Bu haberin ardından üniversite öğrencileri zammın uygulanmasını
önlemek amacıyla eylemler ve imza kampanyaları örgütlediler.
Kısa süre sonra YÖK zam kararını askıya aldı ve “ilgili
kanun değişikliğinin gerçekleştirileceği tarihe kadar
öğrencilerden alınan katkı payı/öğrenim ücretine ilave mali
yükümlülüğün ertelendiğini bildirdi.” Ödenen
zamlı harçların iadesi yapılacağı da sonraki günlerde gündeme
geldi.
Peki
zam tehdidi ortadan kalktı mı, elbette hayır. Hâlihazırda ödenen
üniversite harçları emekçi çocukları ve çalışan
öğrencilerin üniversite okumasını yeterince zorlaştırıyorken
bir de uygulanması planlanan zamlı harçların üniversite okumayı
emekçi çocukları için daha da zor hale getireceği gün gibi
açık. Eğitimin “yasal hak” olduğu, “satılamayacağı”

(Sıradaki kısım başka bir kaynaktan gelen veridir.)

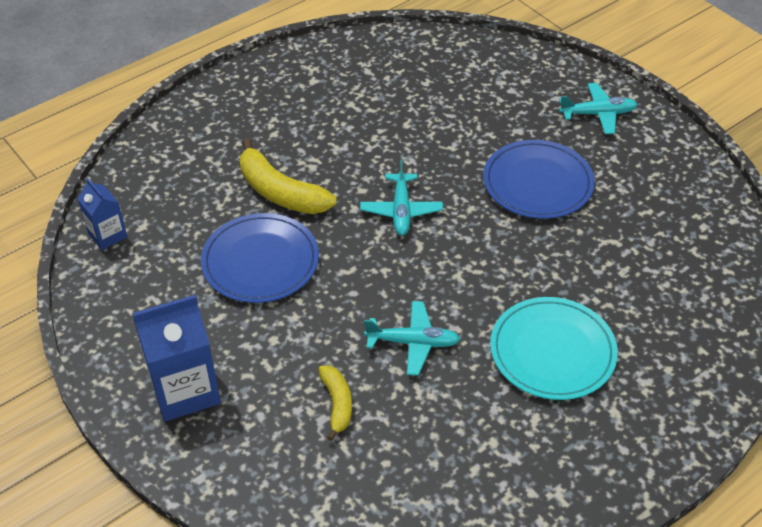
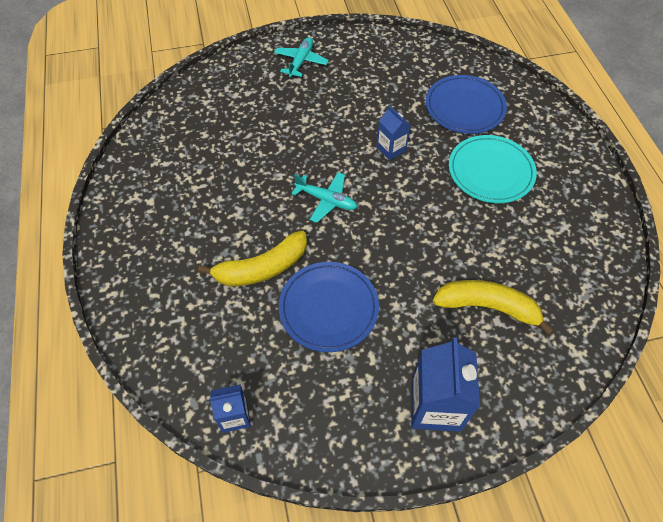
camera: 65 degrees left, 10 degrees up
(337, 403) = (487, 306): yellow banana -> yellow banana, size x1.76
(413, 343) = (452, 241): turquoise plane -> none
(519, 241) = (391, 149): none -> blue carton
(537, 183) = (344, 117): blue plate -> blue plate (464, 107)

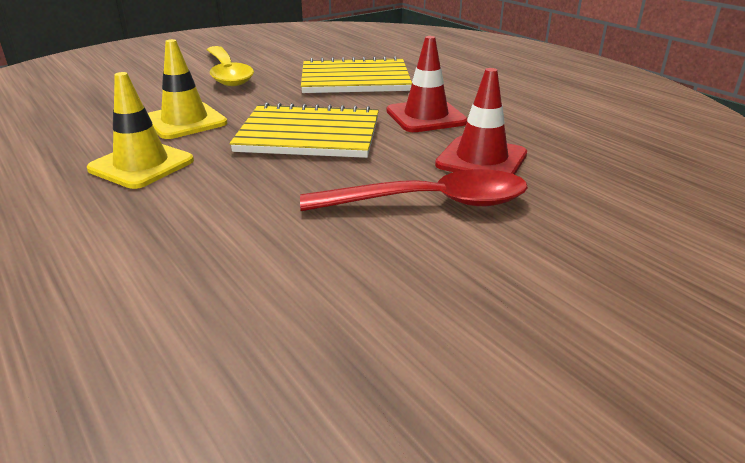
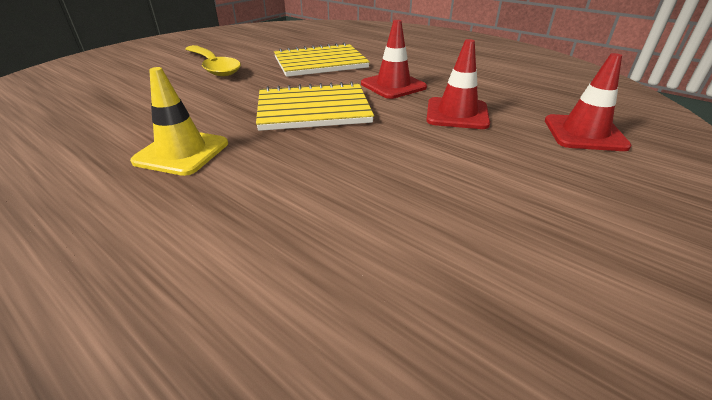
camera: 15 degrees left, 5 degrees up
(185, 121) = (200, 109): yellow traffic cone -> none
(430, 203) = (445, 153): red spoon -> none
(635, 203) = (584, 133): none -> red traffic cone

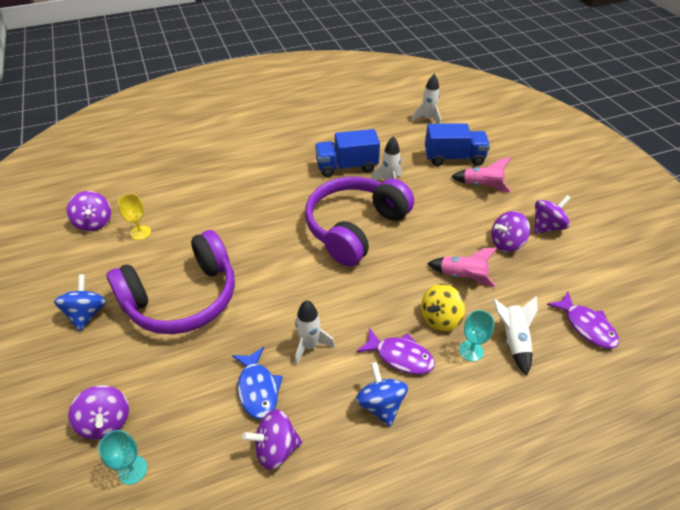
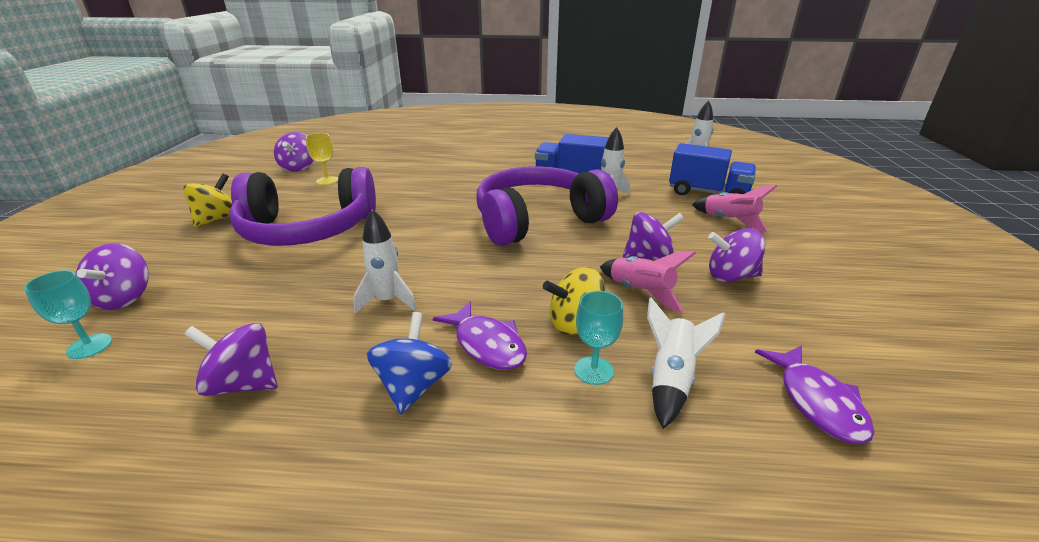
camera: 25 degrees right, 15 degrees down
(87, 314) = (217, 219): blue spinning top -> yellow spinning top
(258, 389) = (291, 320): blue fish -> none
(547, 226) = (806, 275): purple spinning top -> purple spinning top (648, 257)

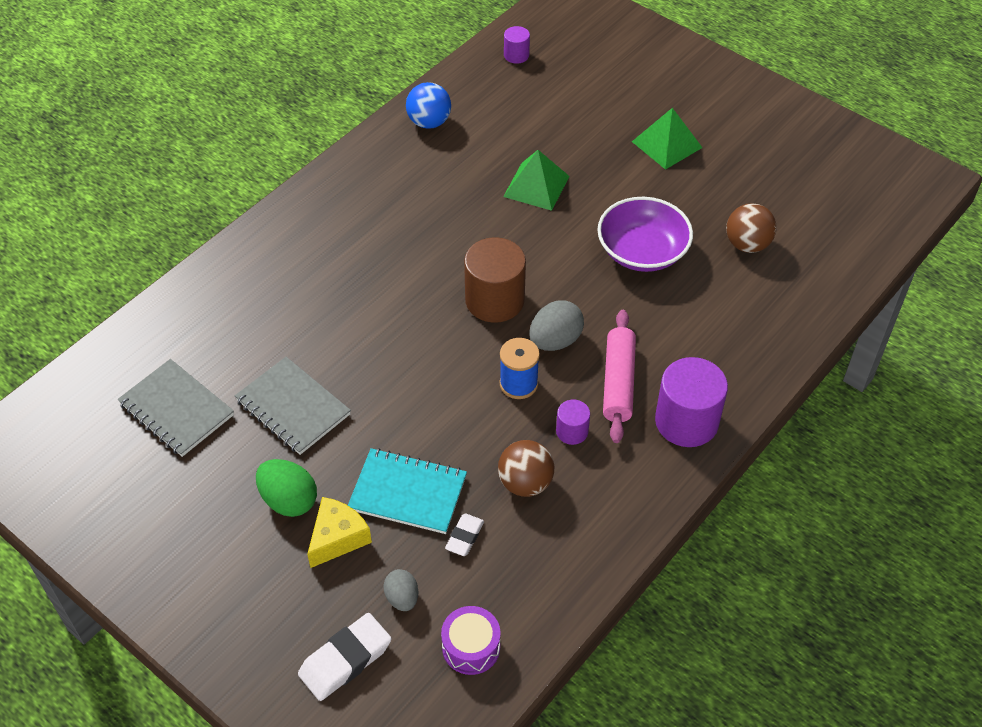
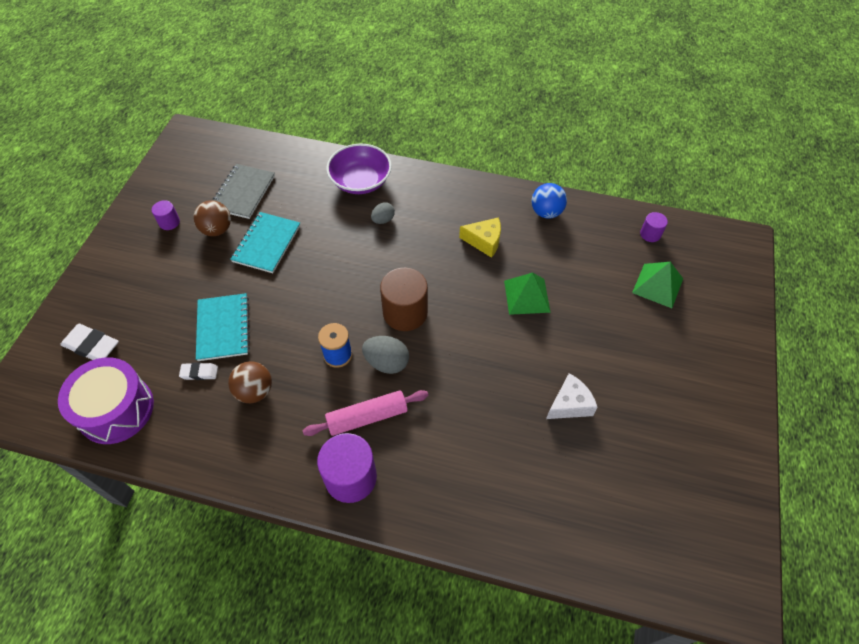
camera: 65 degrees right, 5 degrees up
(289, 500) = (197, 271): green egg -> none
(293, 407) = (266, 244): grey notebook -> turquoise notebook
(337, 538) = (177, 306): yellow cheese -> yellow cheese (484, 241)
(402, 598) = (143, 357): grey egg -> grey egg (383, 220)
(471, 647) = (116, 409): purple drum -> purple drum, size x1.84
(572, 431) = (310, 403): purple cylinder -> purple cylinder (169, 222)
(642, 251) = (503, 387): purple bowl -> purple bowl (360, 181)
(666, 144) = (628, 364): green pyramid -> green pyramid (657, 285)
(689, 207) = (569, 404): none -> white cheese
(747, 244) = (556, 461): brown ball -> brown ball (217, 230)

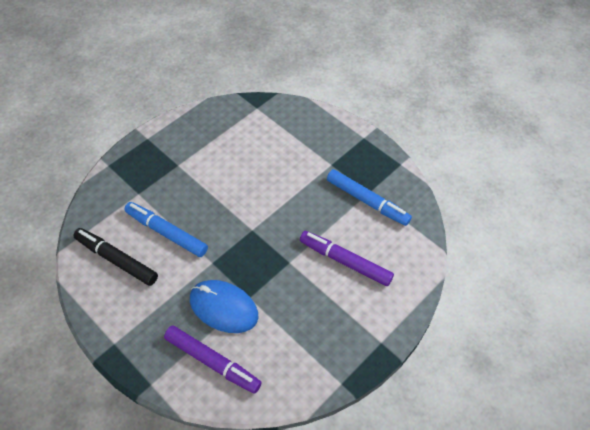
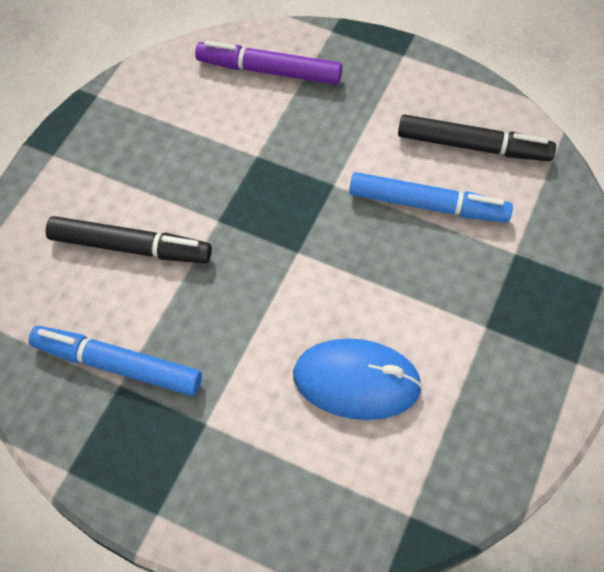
camera: 160 degrees right, 5 degrees up
(223, 308) = (286, 132): blue mouse -> blue mouse (356, 381)
(345, 261) = (130, 247): purple marker -> black marker

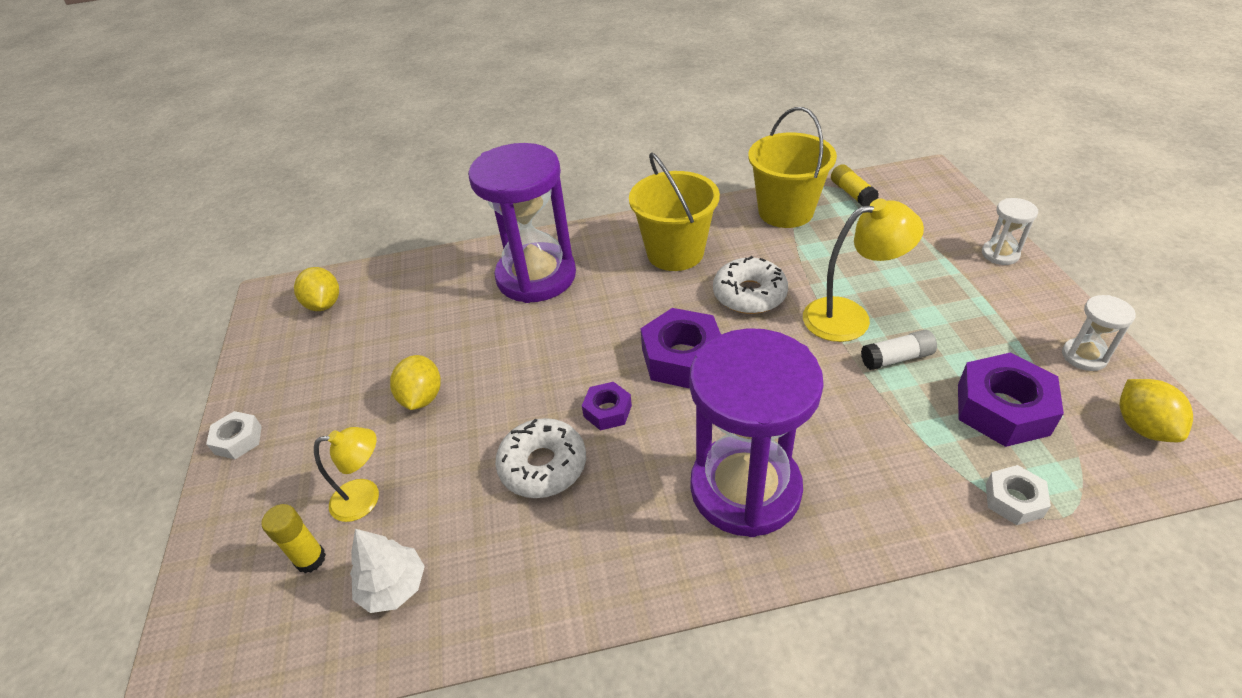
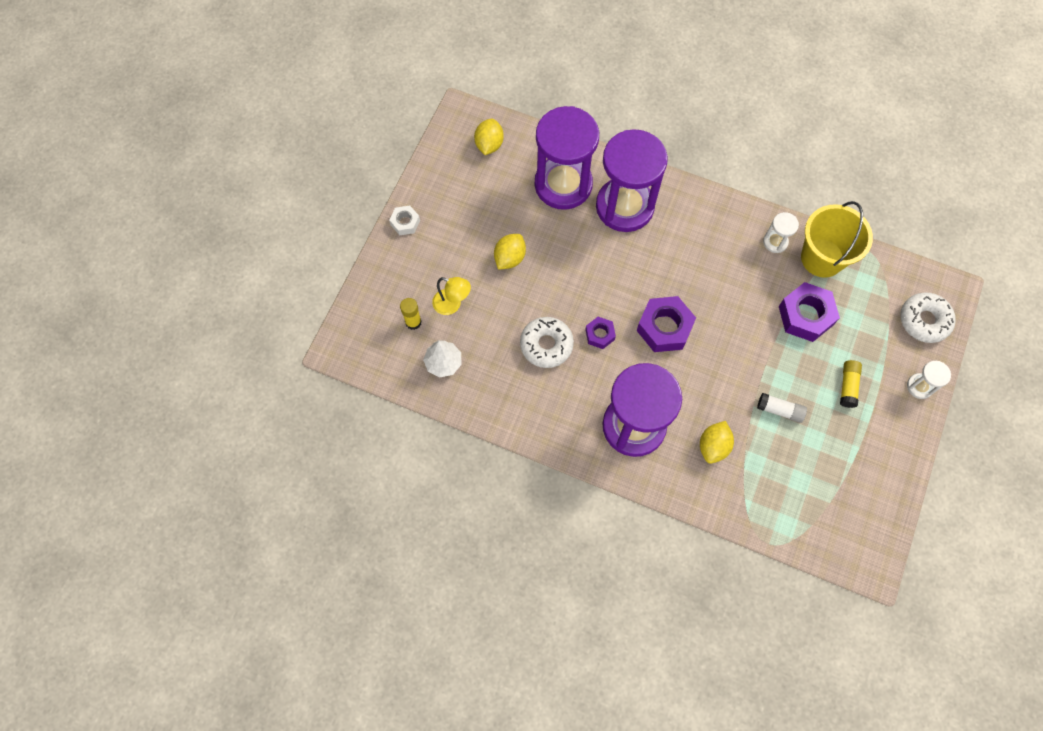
camera: 30 degrees right, 25 degrees up
(445, 294) = (563, 184): none -> purple hourglass
(675, 253) = (722, 245): yellow bucket -> none
(749, 294) = (739, 309): white donut -> white donut (924, 320)
(849, 317) = (781, 366): yellow lamp -> none
(852, 194) = (881, 272): yellow glue stick -> yellow glue stick (848, 386)
(1002, 409) = (803, 477): purple nut -> purple nut (805, 316)
(1013, 500) = (755, 521): white nut -> none
(1084, 356) = (883, 481): white hourglass -> white hourglass (775, 242)
(1142, 426) = (862, 535): yellow lemon -> yellow lemon (713, 446)

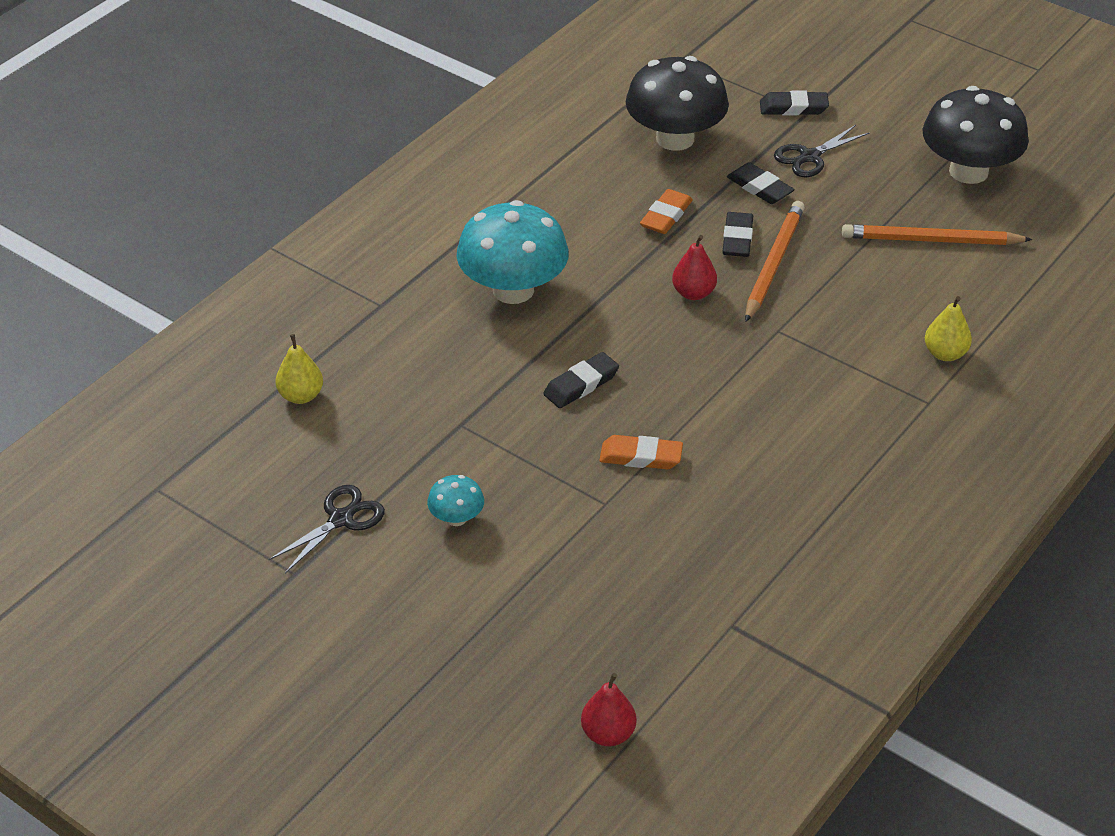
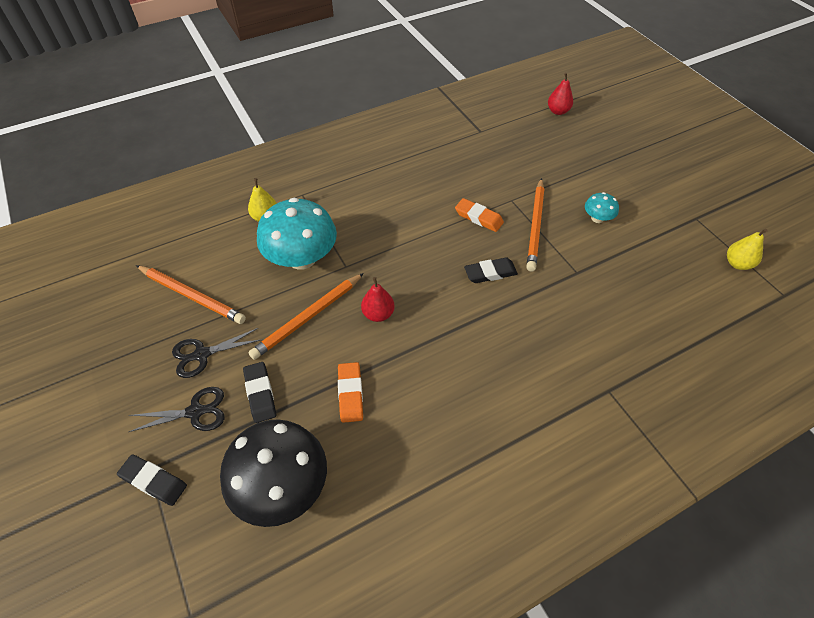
camera: 155 degrees left, 10 degrees up
(301, 396) = (682, 330): yellow pear -> yellow pear (737, 263)
(341, 519) = (665, 239): black scissors -> black scissors (202, 354)
(513, 290) = (503, 366): turquoise mushroom -> turquoise mushroom (302, 258)
(548, 472) = (535, 226): none -> orange pencil
(666, 216) = (350, 394): orange eraser -> orange eraser turned 60 degrees counterclockwise
(737, 239) = (315, 349): black eraser -> none
(968, 171) = (103, 345): black mushroom -> none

burjuva hukukunda belirtilmesine rağmen öğrencilere “eğitim
hakları” yüksek bedel karşılığında sunuluyor. Öğrenciler
giderek müşterileştirilirken üniversiteler de giderek
şirketleşiyor.
Üniversiteler
burjuvazinin resmi ideolojiyi yayma, sermayenin ihtiyacı olan iş
gücünü ve devletin ihtiyacı olan bürokratları yetiştirmeye
yönelik en güçlü araçlarından biri, dolayısıyla özgür
düşüncenin ve bilimin varlığından söz edebilmemiz mümkün
olmuyor. Burjuvazi de bu kurumları kendi çıkarları doğrultusunda
düzenlemek ve aynı amaçla koruyabilmek adına var gücüyle
çalışmaktadır, harç zamları bu bütünün bir parçasıdır.
Buna karşın emekçi çocukları ile üniversitelerin
şirketleşmesine karşı mücadele eden muhalif öğrencilerin
okuldan uzaklaştırılma çabaları birbirlerinden bağımsız
değildir.
Bizler
üniversiteleri sermayenin kontrolünden çıkarmak; parasız,
bilimsel ve anadilde eğitim için mücadelemizi sürdürmeliyiz.
Evet, harçlara yapılacak zamlar kabul edilemez ve buna karşı asıl
mücadele, sermayenin bütünlüklü dönüşüm projesini görerek,
parasız eğitim için, Özgür Emekçiler Üniversitesi'nin inşası
için yürütülmelidir. Üniversiteler sermaye için değil, toplum
için bilim üreten yerler haline getirilmeli ve üniversite kapıları
emekçi çocuklarına ve emekçilere sonuna kadar açılmalıdır.